▸ RECORDS:

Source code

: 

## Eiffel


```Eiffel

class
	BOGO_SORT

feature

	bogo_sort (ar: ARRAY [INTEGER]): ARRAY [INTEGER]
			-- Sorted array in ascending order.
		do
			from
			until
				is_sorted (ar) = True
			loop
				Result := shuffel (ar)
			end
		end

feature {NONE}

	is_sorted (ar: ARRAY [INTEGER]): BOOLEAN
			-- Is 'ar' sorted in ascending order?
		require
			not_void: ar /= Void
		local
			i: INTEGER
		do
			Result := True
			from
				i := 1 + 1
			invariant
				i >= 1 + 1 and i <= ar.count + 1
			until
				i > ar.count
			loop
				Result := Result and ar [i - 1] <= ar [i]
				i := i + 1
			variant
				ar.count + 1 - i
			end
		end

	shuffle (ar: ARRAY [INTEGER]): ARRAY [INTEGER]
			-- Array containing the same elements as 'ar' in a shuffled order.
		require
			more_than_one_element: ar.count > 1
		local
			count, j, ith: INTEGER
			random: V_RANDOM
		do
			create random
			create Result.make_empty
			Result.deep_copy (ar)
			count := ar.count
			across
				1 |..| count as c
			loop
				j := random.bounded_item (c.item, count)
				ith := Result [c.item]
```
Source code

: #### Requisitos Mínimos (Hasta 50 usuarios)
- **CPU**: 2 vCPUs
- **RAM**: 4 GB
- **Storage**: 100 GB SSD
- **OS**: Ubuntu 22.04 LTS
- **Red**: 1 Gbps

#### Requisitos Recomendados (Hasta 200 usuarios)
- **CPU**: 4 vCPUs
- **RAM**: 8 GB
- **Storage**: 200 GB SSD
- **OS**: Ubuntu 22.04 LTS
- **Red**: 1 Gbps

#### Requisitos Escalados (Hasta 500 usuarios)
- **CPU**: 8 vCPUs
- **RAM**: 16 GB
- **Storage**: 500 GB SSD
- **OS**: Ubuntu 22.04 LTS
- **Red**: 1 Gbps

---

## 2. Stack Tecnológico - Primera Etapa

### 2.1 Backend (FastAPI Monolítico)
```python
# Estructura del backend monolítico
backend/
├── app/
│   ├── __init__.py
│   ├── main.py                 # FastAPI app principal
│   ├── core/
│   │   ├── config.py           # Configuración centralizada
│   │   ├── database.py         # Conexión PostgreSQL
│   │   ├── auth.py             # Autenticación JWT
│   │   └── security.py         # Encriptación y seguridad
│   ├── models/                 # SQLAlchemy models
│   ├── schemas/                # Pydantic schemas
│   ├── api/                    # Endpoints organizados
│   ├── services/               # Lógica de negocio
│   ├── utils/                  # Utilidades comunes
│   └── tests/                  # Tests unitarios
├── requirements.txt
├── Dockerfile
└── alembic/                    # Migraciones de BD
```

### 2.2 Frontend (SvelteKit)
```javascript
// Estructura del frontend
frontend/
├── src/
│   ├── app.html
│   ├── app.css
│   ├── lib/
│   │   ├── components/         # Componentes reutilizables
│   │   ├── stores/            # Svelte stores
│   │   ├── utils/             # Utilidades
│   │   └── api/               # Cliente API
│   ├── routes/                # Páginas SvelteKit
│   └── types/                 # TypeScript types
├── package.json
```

▸ TASK INSTRUCTIONS:
Filter the records for the word "item" and show every line that has it.

▸ TASK RESULT:
				j := random.bounded_item (c.item, count)
				ith := Result [c.item]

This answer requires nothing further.